But officials are warning that cases are actually going back up, and things could get worse if we’re not careful. In fact, the United States is averaging roughly 57,000 new cases per day, a seven percent increase from the week before.

“I remain deeply concerned about this trajectory,” US Centers for Disease Control and Prevention Director Rochelle Walensky said this week. “We have seen cases and hospitalizations from historic declines, to stagnations, to increases. And we know form prior surges that if we don’t control things now, there is a real potential for the epidemic curve to soar again.”

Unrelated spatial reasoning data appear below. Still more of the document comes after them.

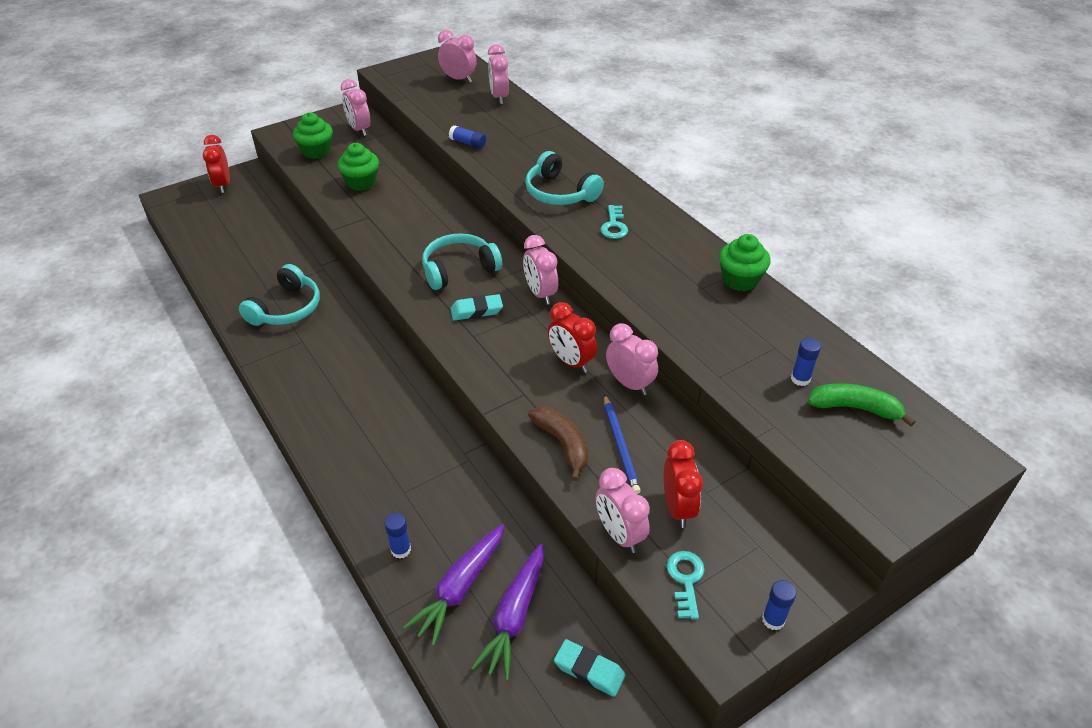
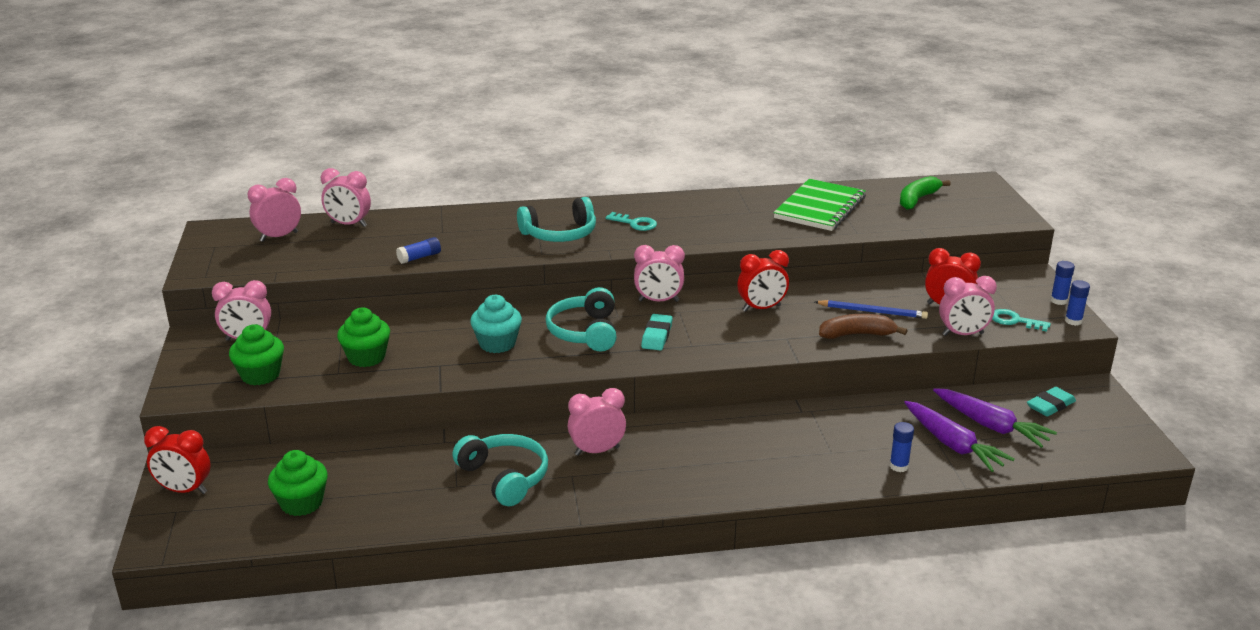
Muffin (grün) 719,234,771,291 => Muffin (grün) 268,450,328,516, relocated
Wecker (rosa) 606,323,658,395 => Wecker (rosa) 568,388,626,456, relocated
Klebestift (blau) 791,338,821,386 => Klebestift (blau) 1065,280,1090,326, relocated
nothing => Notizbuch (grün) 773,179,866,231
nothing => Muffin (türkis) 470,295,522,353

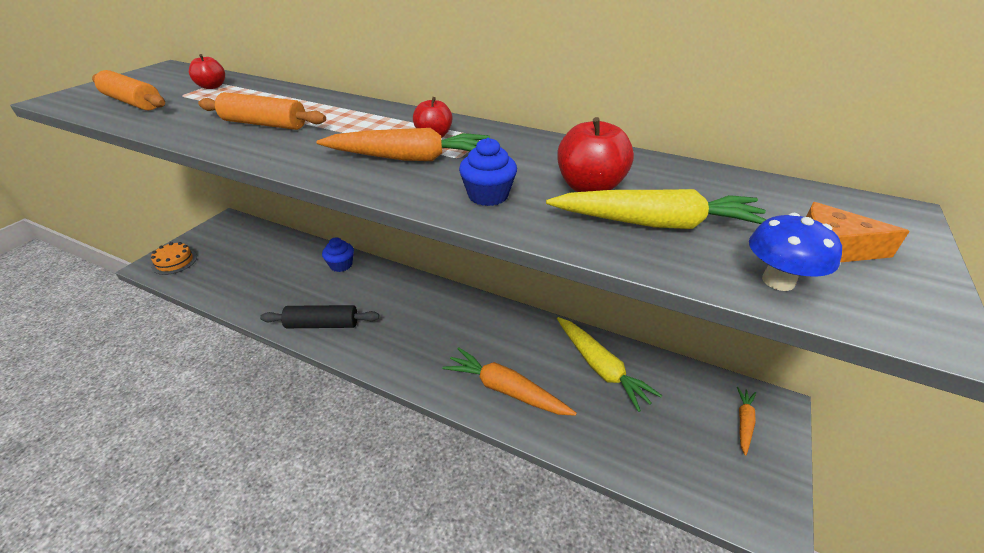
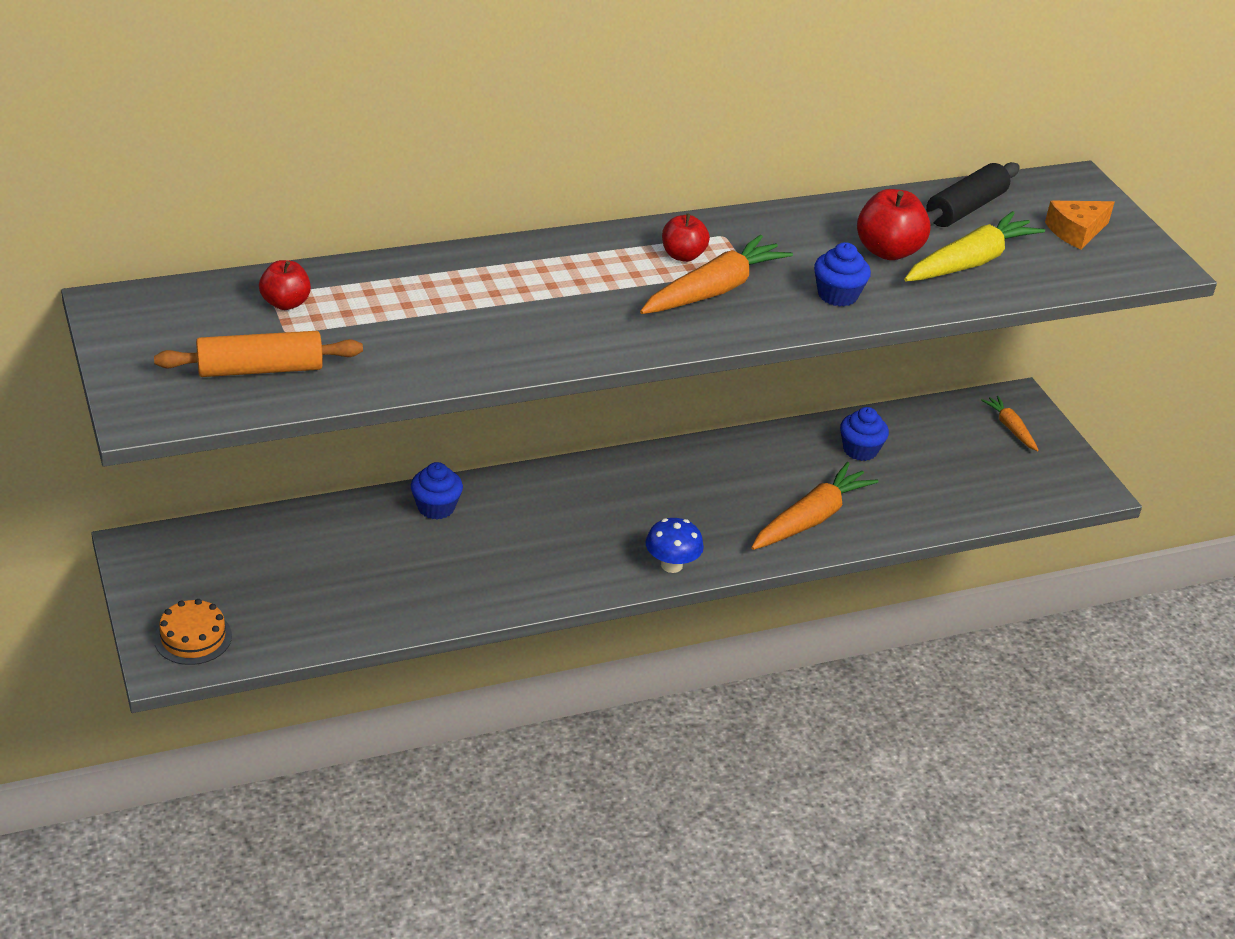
Nudelholz (orange) 198,92,326,130 => nothing
Pilz (blau) 749,213,842,291 => Pilz (blau) 645,518,704,573, relocated
Nudelholz (schwarz) 260,305,379,328 => Nudelholz (schwarz) 926,162,1020,227, relocated
Karotte (gelb) 557,317,662,412 => Muffin (blau) 840,407,889,461
Karotte (orange) 442,348,577,416 => Karotte (orange) 751,462,879,550, 150 degrees clockwise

More than 1,200 new deaths were reported on Friday, according to the New York Times, along with 75,2724 new cases. Since early March, the United States has averaged between 54,000 and 59,000 new cases per day, and some states are seeing major rises in case numbers. On Wednesday, the Michigan Health & Hospital Association reported that between March 1 and March 24, coronavirus hospitalizations increased by 633 percent for those aged 30 to 39, and 800 percent for those aged 40 to 49, the Detroit Free Press reported this week. Even with rising vaccine rates in the state, Dr. Nick Gilpin, the medical director of infection prevention and epidemiology for Beaumont Health, one of the large health systems in the state, said cases are “rising at a pretty alarming rate” likely due to COVID-19 variants and eased restrictions. 

“It’s people gathering more amongst one another, and it’s also the presence of these variants,” he said. “I know people are starting to go crazy. I know the weather is starting to get warm. And I know people want to get outside and some restrictions have been lifted. But as we start to see these cases rise, people in Michigan … need to consider that there’s still a possibility of infection out there.”

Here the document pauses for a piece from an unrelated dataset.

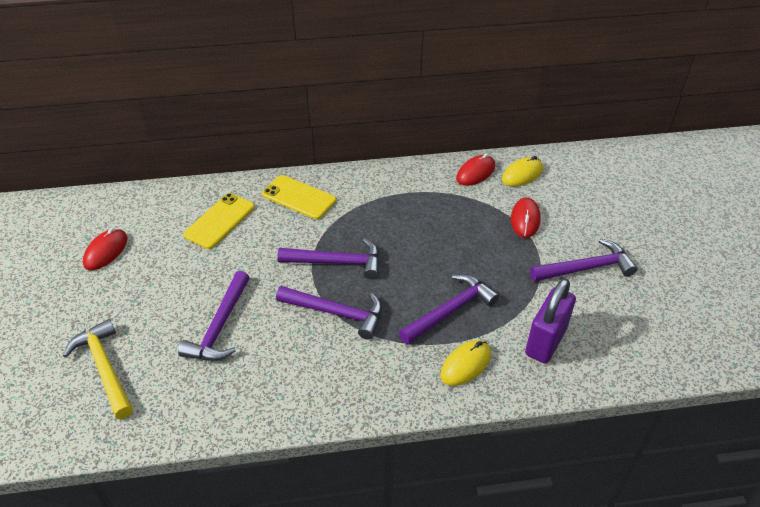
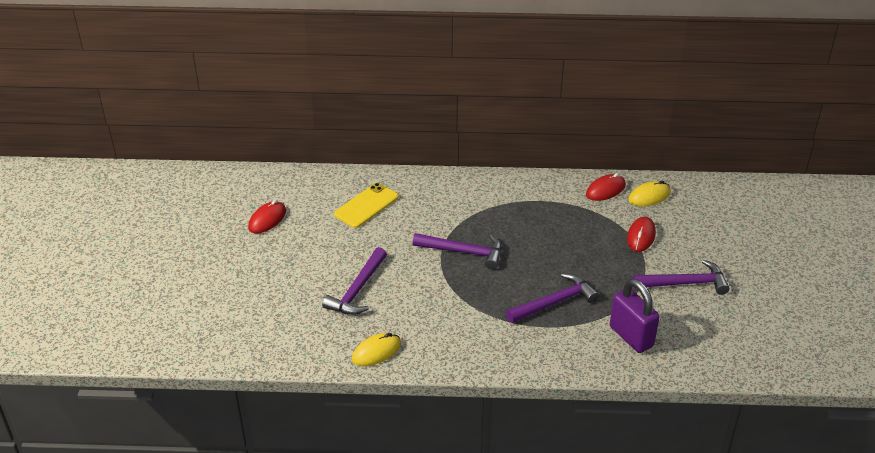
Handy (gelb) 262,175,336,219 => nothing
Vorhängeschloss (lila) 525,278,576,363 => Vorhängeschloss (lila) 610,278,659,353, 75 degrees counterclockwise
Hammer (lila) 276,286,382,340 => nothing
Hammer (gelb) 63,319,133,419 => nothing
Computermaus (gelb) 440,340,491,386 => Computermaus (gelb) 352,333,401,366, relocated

Officials in Ohio reported Friday the largest single-day increase in a month. Numbers in more than a dozen other states are also going up, CNBC reported last week.

The news comes as vaccination rates continue to rise. More than 48 million people have been fully vaccinated—nearly 15 percent of the US population—with total vaccinations coming in at more 2 million per day, according to NPR. President Joe Biden said Thursday that he was setting a new vaccination goal of 200 million doses administered by his 100th day in office, doubling the previous goal. 

Dr. Anthony Fauci, director of the National Institute of Allergy and Infectious Diseases and one of the US government’s main voices on coronavirus protocols, told the Washington Post in a story posted this morning that he believes the United States is on track to meet Biden’s aim of limited backyard gatherings for the July 4th holiday, but backsliding could happen. “It depends on how well we do in maintaining public health measures and continuing the vaccine program,” he said. “It’s possible that vaccine hesitancy won’t allow us to get enough people vaccinated.”